**REQUIREMENT:**
The output should be the line containing "тмостки от разрушения" and every later line of the records, exactly as written, and nothing else.

**INPUT:**
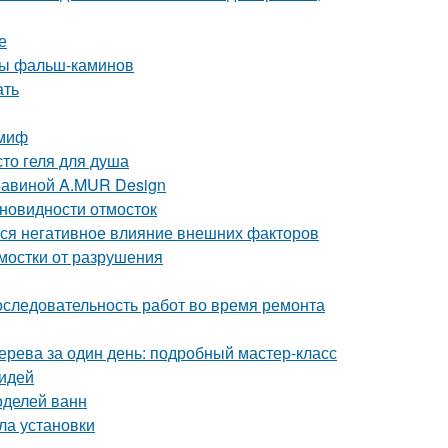
е
ды фальш-каминов
ать
 миф
то геля для душа
равиной A.MUR Design
зновидности отмосток
тся негативное влияние внешних факторов
тмостки от разрушения
оследовательность работ во время ремонта
дерева за один день: подробный мастер-класс
 идей
оделей ванн
ла установки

**ANSWER SECTION:**
тмостки от разрушения
оследовательность работ во время ремонта
дерева за один день: подробный мастер-класс
 идей
оделей ванн
ла установки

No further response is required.